Mentira e ilegalidad

El país empieza a salir del libreto del presidente. Si durante años, el discurso del opositor parecía la más certera denuncia de la realidad, hoy se escucha como retórica escapista: mis números me elogian, los males provienen de otro tiempo, los conspiradores se empeñan en negar nuestros logros. Lo cierto es que el presidente ya no pasea triunfalmente. A pesar de la cortesanía de su entorno, no puede ignorar la multiplicación de la crítica. Sus rituales matutinos se descomponen. La política del chasquido estalla en todas partes con algo que sigue sin aparecer en su imagen de México: la complejidad.

Desde que se anticipaba su triunfo electoral rondaba una pregunta: ¿cómo reaccionará López Obrador ante una crisis? Tarde o temprano aparecería el infortunio, la crisis, el contratiempo que termina definiendo a una administración. Los reflejos de un presidente pueden ser más importantes que sus proyectos. Más que las ambiciones trazadas desde un inicio, cuentan los reflejos ante lo indeseado. La respuesta puede marcar la diferencia entre una crisis que se supera y una crisis que se ahonda. El presidente puede seguir invocando la herencia podrida, la fuerza de su triunfo electoral, el respaldo de sus medidas simbólicas, su innegable popularidad, pero tarde o temprano todo eso se irá desvaneciendo. ¿Qué sucederá cuando la inconformidad se extienda? ¿Cómo lidiará con los obstáculos? ¿Qué hará con la inevitable frustración? La inquietud empieza a aclararse. Y la respuesta que se dibuja no es alentadora. En estos días hemos tenido probaditas de crisis. Si hemos de juzgar por los reflejos ante los desafíos recientes, hay buenos motivos para la preocupación. Andrés Manuel López Obrador no tiene la disposición anímica, la prudencia institucional ni la humildad intelectual para sortear con agilidad una crisis. 
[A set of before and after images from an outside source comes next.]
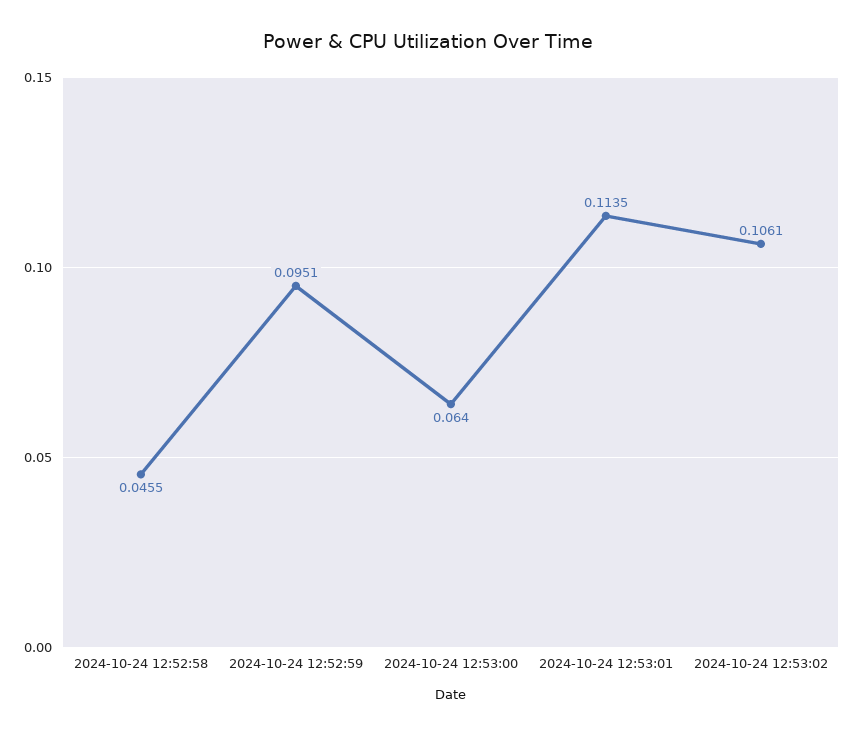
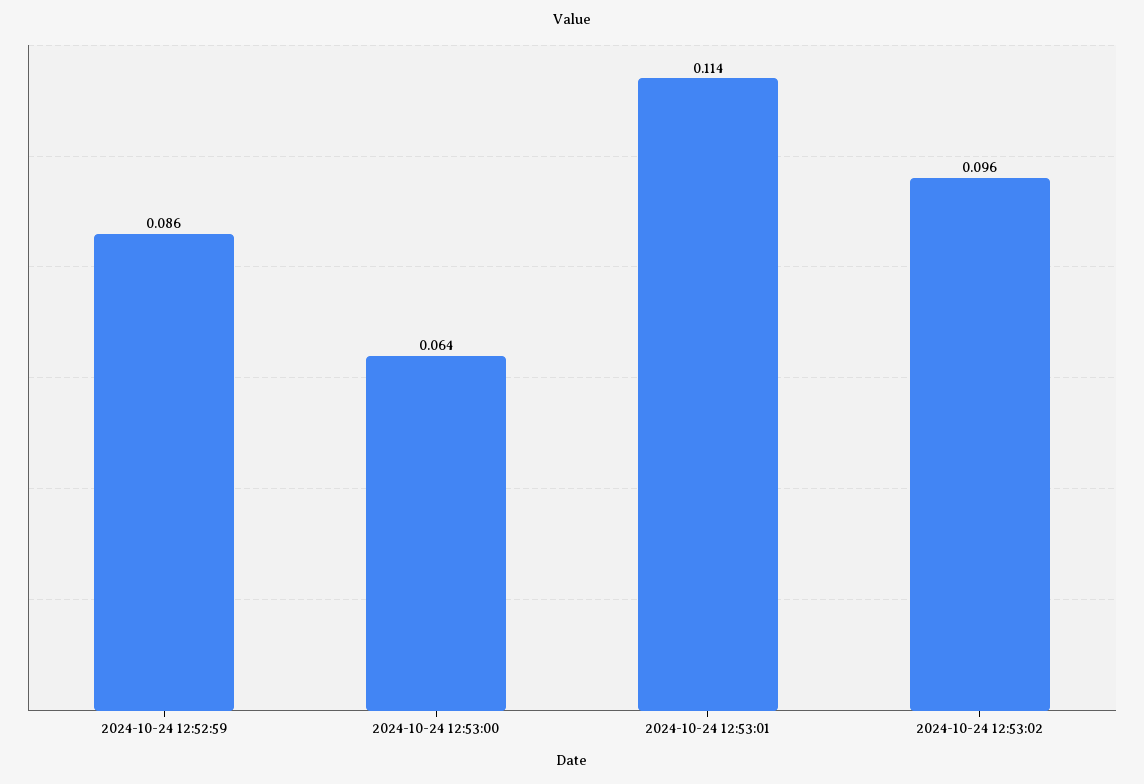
2024-10-24 12:52:58: 0.0455 -> none
2024-10-24 12:52:59: 0.0951 -> 0.086
2024-10-24 12:53:02: 0.1061 -> 0.096

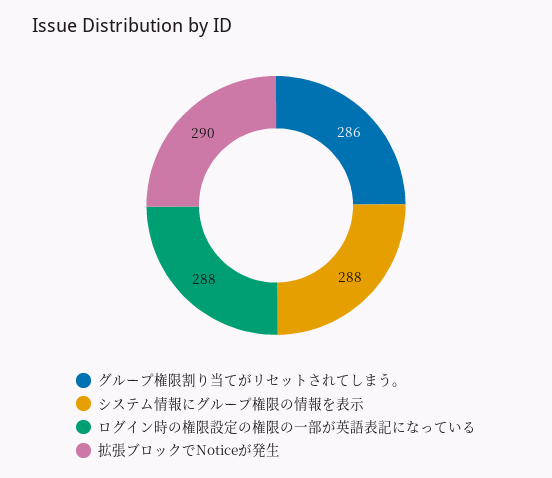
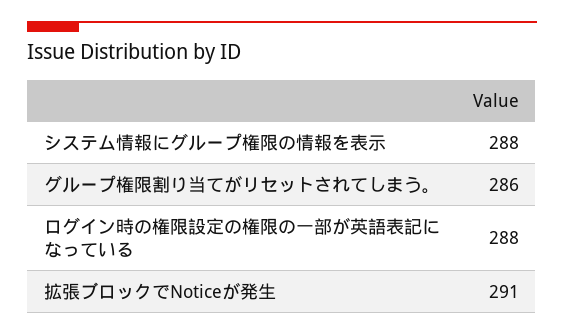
拡張ブロックでNoticeが発生: 290 -> 291

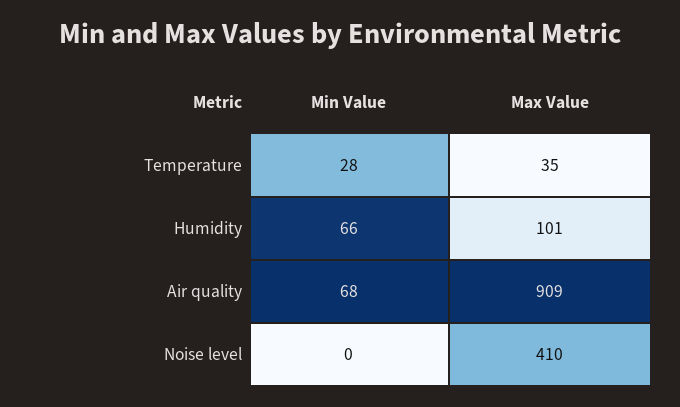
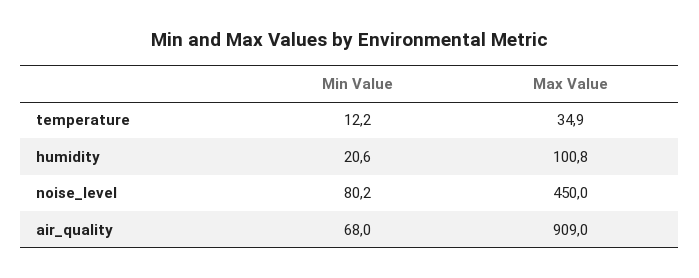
Min Value, Temperature: 28 -> 12.2
Min Value, Humidity: 66 -> 20.6
Min Value, Noise level: 0 -> 80.2
Max Value, Noise level: 410 -> 450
Más que aferrarse a una ideología, el presidente se engancha a ese sustituto de pensamiento que son sus frases. Ante cualquier cuestionamiento, ante cualquier percance, ante cualquier sorpresa fastidiosa, acude a la boca del presidente un viejo acervo de frases hechas. Cualquier crítica es tachada como un ataque interesado de sus adversarios que son en realidad conservadores que son en realidad hipócritas. Los otros no tienen autoridad moral porque callaron, porque fueron cómplices, porque pertenecen a una mafia. La moral la encarna él porque no es como los otros. Valdría la pena llevar el conteo de esas frases selladas que el presidente repite mil veces para no atender crítica alguna, para evadir preguntas incómodas, para cerrar los ojos a lo incómodo. George Orwell entendía el significado de esas palabras petrificadas. Las frases hechas exhibían una cabeza que ha dejado de pensar. Un cerebro repite fórmulas secas porque no se aventura a contrastar su prejuicio con la realidad. 
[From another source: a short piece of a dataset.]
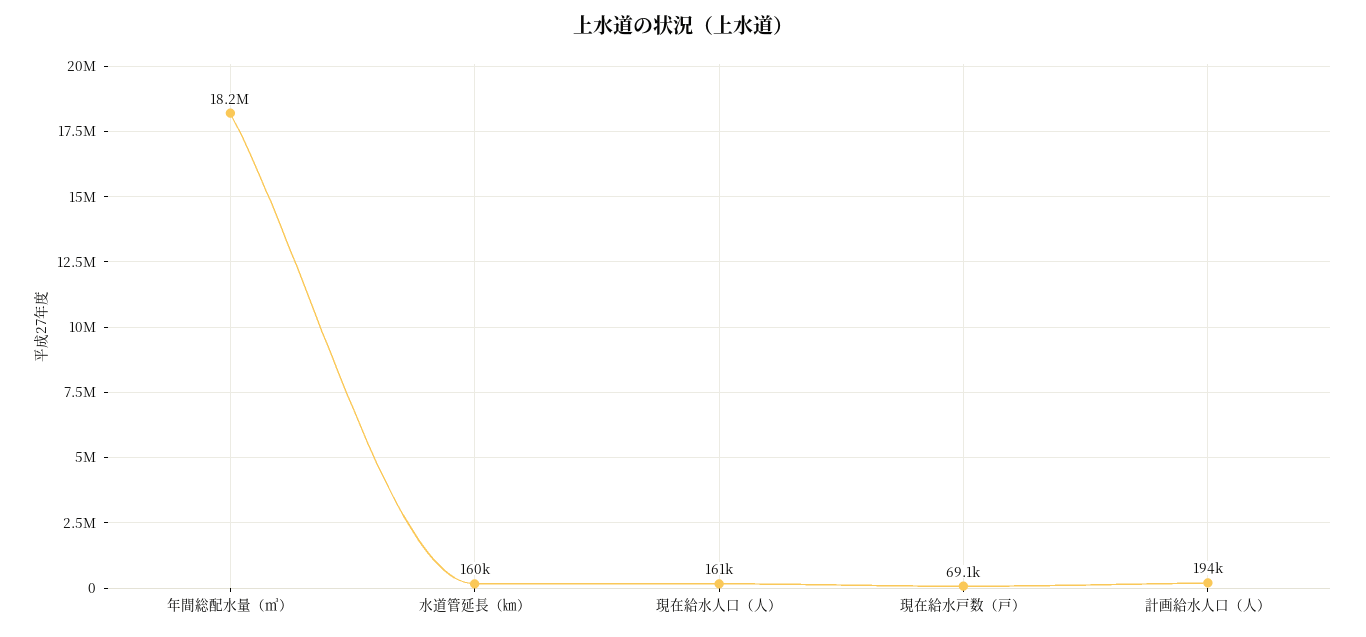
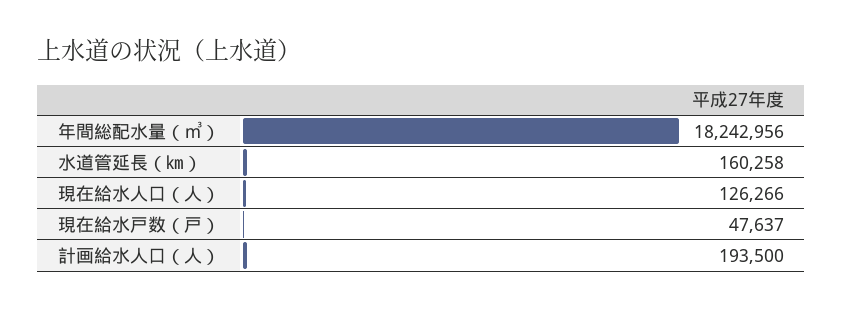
現在給水人口（人）: 161000 -> 126266
現在給水戸数（戸）: 69100 -> 47637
Hermética, sorda a las valiosas interpelaciones de la crítica, altanera y displicente, la palabrería presidencial termina celebrando la mentira y la ilegalidad. El presidente tendrá otros números, aunque los fastidiosos datos provengan de su propia administración. Quien ha hecho juramento de verdad, miente cotidianamente. Con desparpajo trumpiano ignora los reportes oficiales, inventa datos, falsea tendencias, engaña. No solamente la verdad es víctima de esa impetuosa palabrería. La ley también sucumbe a la cerrazón. A desconocer la ley vigente, a dejar de cumplir la constitución ha ordenado el presidente López Obrador. Lo ha hecho públicamente con un documento infame, un auténtico decreto por la ilegalidad. El razonamiento presidencial será aberrante pero no es oscuro: la ley ha de incumplirse si es injusta y quien descubre la injusticia de una ley es, por supuesto, el presidente. No me gusta esta ley: ignórese. 
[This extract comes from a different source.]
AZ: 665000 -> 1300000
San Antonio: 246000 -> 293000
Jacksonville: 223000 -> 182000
Es importante registrar que la secretaria de gobernación, antigua ministra de la Suprema Corte de Justicia, ha guardado silencio después del ignominioso bando. Nada ha dicho y se mantiene, hasta el momento, en su puesto. ¿Significa ese silencio que acatará la instrucción presidencial? Qué penoso sería que esa fuera la coronación de una trayectoria pública. Las lealtades y las intimidaciones de la política suelen poner a prueba la dignidad.